GNOME Bugzilla – Bug 459862
typefinding coud be more efficient
Last modified: 2008-05-16 21:09:30 UTC
typefinding is not really efficient: * the buffer list is not sorted and always searched completely * keeping tiny buffers iwth 1 byte overlap in there is inefficient
Created attachment 92265 [details] [review] cleanup and performance improvment or typefinding At first the patch unifies the code of buffer and stream typefinding. Then it tries to handle common scenarios a bit more intelligently. I left some defugging code commented out in helper_find_peek() - will remove for final commit. cd ~/projects/gstreamer.portfwd/gst-media-test/nokia/bugdata time gst-typefind >/dev/null 2>&1 * */* 1773 files = before = real 0m4.529s user 0m3.940s sys 0m0.528s = after = real 0m3.495s user 0m2.884s sys 0m0.168s = using file = time file >/dev/null 2>&1 * */* real 0m12.793s user 0m0.544s sys 0m0.276s
Cool stuff, but it would be really great if you could split out the 'cleanups' and commit them and then make a new patch with the functional changes (since this is code that is run by almost every playback pipeline, I think it's important to keep the functional change in cvs history separately, and it also makes it more likely to get reviewed by more people).

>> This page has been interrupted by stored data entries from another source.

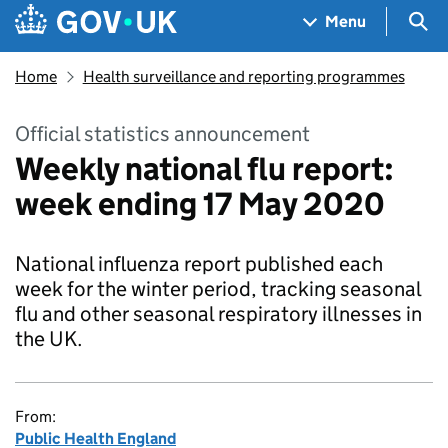
Skip to main content
Navigation menu
Sea
Menu
Home
Health surveillance and reporting programmes
Official statistics announcement
Weekly national flu report:
week ending 17 May 2020
National influenza report published each
week for the winter period, tracking seasonal
flu and other seasonal respiratory illnesses in
the UK.
From:
Public Health England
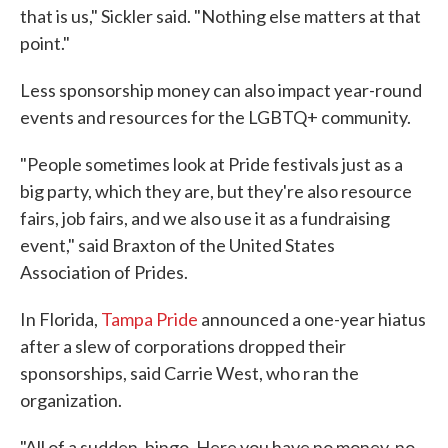
that is us," Sickler said. "Nothing else matters at that
point."
Less sponsorship money can also impact year-round
events and resources for the LGBTQ+ community.
"People sometimes look at Pride festivals just as a
big party, which they are, but they're also resource
fairs, job fairs, and we also use it as a fundraising
event," said Braxton of the United States
Association of Prides.
In Florida,
Tampa Pride
announced a one-year hiatus
after a slew of corporations dropped their
sponsorships, said Carrie West, who ran the
organization.
"All of a sudden, bingo. Here you have no money, no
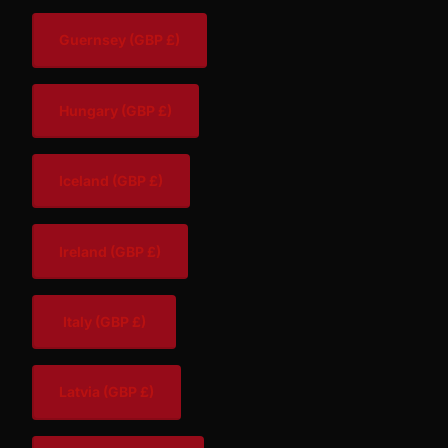
Guernsey
(GBP £)
Hungary
(GBP £)
Iceland
(GBP £)
Ireland
(GBP £)
Italy
(GBP £)
Latvia
(GBP £)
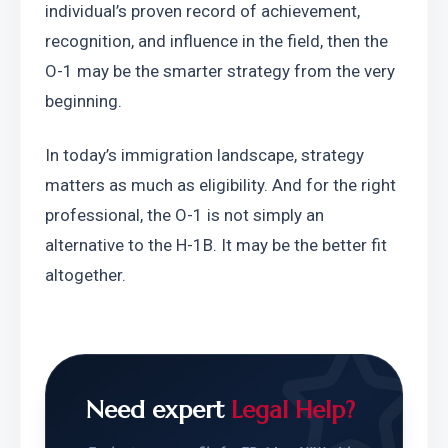
individual’s proven record of achievement, 
recognition, and influence in the field, then the 
O-1 may be the smarter strategy from the very 
beginning.
In today’s immigration landscape, strategy 
matters as much as eligibility. And for the right 
professional, the O-1 is not simply an 
alternative to the H-1B. It may be the better fit 
altogether.
Need expert
Legal Help?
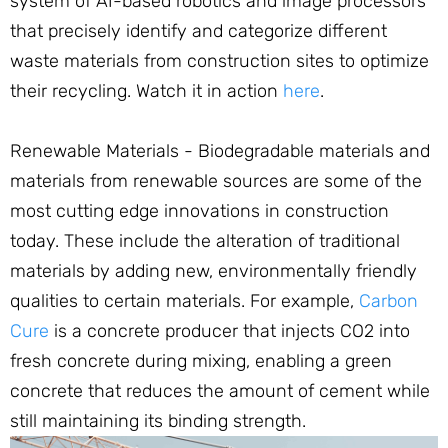
system of AI-based robotics and image processors
that precisely identify and categorize different
waste materials from construction sites to optimize
their recycling. Watch it in action
here
.
Renewable Materials - Biodegradable materials and
materials from renewable sources are some of the
most cutting edge innovations in construction
today. These include the alteration of traditional
materials by adding new, environmentally friendly
qualities to certain materials. For example,
Carbon
Cure
is a concrete producer that injects CO2 into
fresh concrete during mixing, enabling a green
concrete that reduces the amount of cement while
still maintaining its binding strength.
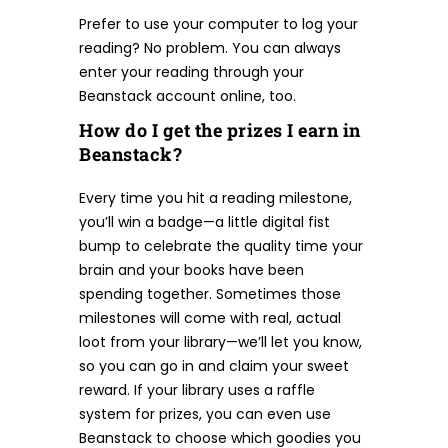
Prefer to use your computer to log your
reading? No problem. You can always
enter your reading through your
Beanstack account online, too.
How do I get the prizes I earn in
Beanstack?
Every time you hit a reading milestone,
you’ll win a badge—a little digital fist
bump to celebrate the quality time your
brain and your books have been
spending together. Sometimes those
milestones will come with real, actual
loot from your library—we’ll let you know,
so you can go in and claim your sweet
reward. If your library uses a raffle
system for prizes, you can even use
Beanstack to choose which goodies you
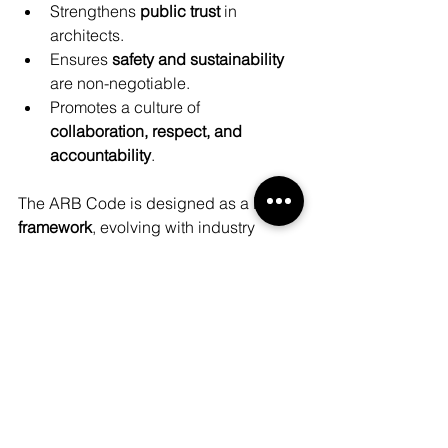
Strengthens 
public trust
 in 
architects.
Ensures 
safety and sustainability
are non-negotiable.
Promotes a culture of 
collaboration, respect, and 
accountability
.
The ARB Code is designed as a 
living 
framework
, evolving with industry 
challenges while keeping public 
interest at its heart.
Tune into our epsiode 183 to learn 
more! 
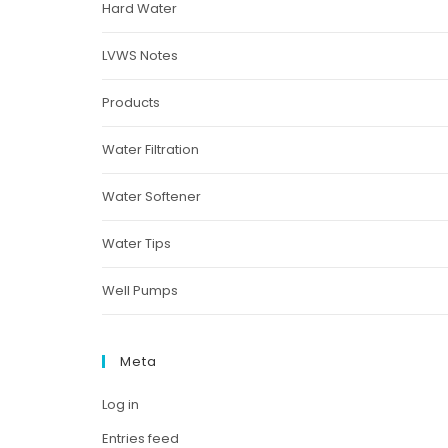
Hard Water
LVWS Notes
Products
Water Filtration
Water Softener
Water Tips
Well Pumps
Meta
Log in
Entries feed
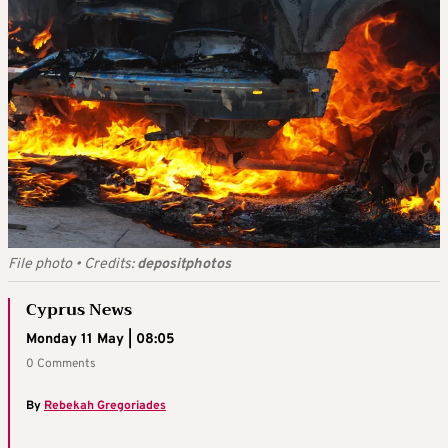
File photo
•
Credits:
depositphotos
Cyprus News
Monday 11 May | 08:05
0 Comments
By
Rebekah Gregoriades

Created attachment 92274 [details] [review] performance improvment for typefinding The cleanup part has been committed.
If leaking the typefinder list is acceptable, we could also add: static GList *type_list = NULL; static GList * type_find_factory_get_list (void) { if (G_UNLIKELY(!type_list)) { GstRegistry *registry = gst_registry_get_default (); type_list = gst_registry_get_feature_list (registry, GST_TYPE_TYPE_FIND_FACTORY); type_list = g_list_sort (type_list, type_find_factory_rank_cmp); } return type_list; } which brings the time down to: real 0m2.958s user 0m2.680s sys 0m0.168s
Tim, any change you could review the patch once again?
Created attachment 96164 [details] [review] same as above, but a bit more terse and with more comments (some temporary) I actually did look at this again a while ago, but then couldn't comment because bugzilla was down. Attached is what I came up with. It's basically the same as your patch, just a bit more terse and with a few extra comments here and there. My main question is basically: wouldn't it be better/more efficient to sort the list by offset+size rather than just offset? Otherwise we might stop looking for cached content in the list too early, no? As for caching the list of typefinders: it would probably be best to file a separate enhancement bug for this. It looks like an okay thing to do in general, but it probably needs some more work to take into account registry rescans (and locking ?) and freeing resources on gst_deinit() IMO.
Yes sorting by offset+size makes sense. Can we somehow incrementaly commit this? I don't care based on which patch we continue.
Hmm, instead of sorting by offset and then size, shouldn't we just keep the largest and kick out smaller ones?
> Hmm, instead of sorting by offset and then size, shouldn't we just keep the > largest and kick out smaller ones? I meant sorting by endoffset=(offset+size).
Any news on this? :)
Created attachment 110929 [details] [review] typefind.diff What about this patch? It sorts the list by offset+size and uses 4k as minimal buffer size that is peeked. We use 4k at other places for caching like this too so it should be fine ;) Also it's the page size on x86.
Created attachment 110930 [details] [review] typefind.diff erm... more like this patch.
2008-05-16 Sebastian Dröge <slomo@circular-chaos.org> * libs/gst/base/gsttypefindhelper.c: (helper_find_peek): Sort buffer cache list by end offsets. This makes sure that we don't stop to search for a cached buffer that contains the requested data too early. Also read a minimum of 4k bytes instead of 512 bytes as this is a bit more efficient. Fixes bug #459862.